Megan Phelps-Roper

Cindy Seip

Megan Phelps-Roper is a writer and activist. She was a member of the Westboro Baptist Church. She left the church in November 2012 and is now an educator on topics related to extremism and communication across ideological divides. Phelps-Roper began protesting homosexuality and other alleged vices alongside fellow members of the Westboro Baptist Church in Topeka, Kansas, when she was five. The church was founded by her grandfather and consisted almost entirely of her extended family, but the tiny group would gain worldwide notoriety for its pickets at military funerals and celebrations of death and tragedy.
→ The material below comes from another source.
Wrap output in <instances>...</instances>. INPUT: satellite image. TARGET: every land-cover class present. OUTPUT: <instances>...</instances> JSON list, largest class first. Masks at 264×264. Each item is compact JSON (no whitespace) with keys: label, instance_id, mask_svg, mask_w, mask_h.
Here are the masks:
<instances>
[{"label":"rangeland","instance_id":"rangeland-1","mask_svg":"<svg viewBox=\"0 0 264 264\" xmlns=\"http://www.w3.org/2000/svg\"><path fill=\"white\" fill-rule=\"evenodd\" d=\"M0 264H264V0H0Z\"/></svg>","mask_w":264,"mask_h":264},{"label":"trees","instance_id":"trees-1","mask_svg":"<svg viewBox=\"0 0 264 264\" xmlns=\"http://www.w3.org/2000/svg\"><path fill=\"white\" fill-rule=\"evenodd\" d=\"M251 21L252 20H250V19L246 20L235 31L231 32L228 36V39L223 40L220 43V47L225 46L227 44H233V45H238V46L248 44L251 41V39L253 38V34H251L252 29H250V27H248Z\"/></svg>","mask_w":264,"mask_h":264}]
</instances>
In her memoir Unfollow: A Memoir of Loving and Leaving the Westboro Baptist Church (Farrar, Straus and Giroux) she recounts how church members applied the logic of predestination and the language of the King James Bible to everyday life and how, as the church’s Twitter spokeswoman, she learned to do it and applied it with great skill. Soon, however, dialogue on Twitter caused her to begin doubting the church’s leaders and message. As she started to wonder if critics sometimes had a point, she began exchanging messages with a man who would help change her life. Unfollow tells her tale of moral awakening, escaping extremism, falling in love, and exchanging the absolutes she grew up with for new forms of warmth and community. Publisher’s Weekly noted that “Phelps-Roper’s intelligence and compassion shine throughout with electric prose […] an eye for detail, and a near-encyclopedic knowledge of the Bible. She admirably explicates the worldview of the Westboro Baptist Church while humanizing its members, and recounts a classic coming-of-age story without resorting to cliché or condescending to her former self. For anyone interested in the power of rhetoric, belief, and family, Phelps-Roper’s powerful, empathetic memoir will be a must-read.”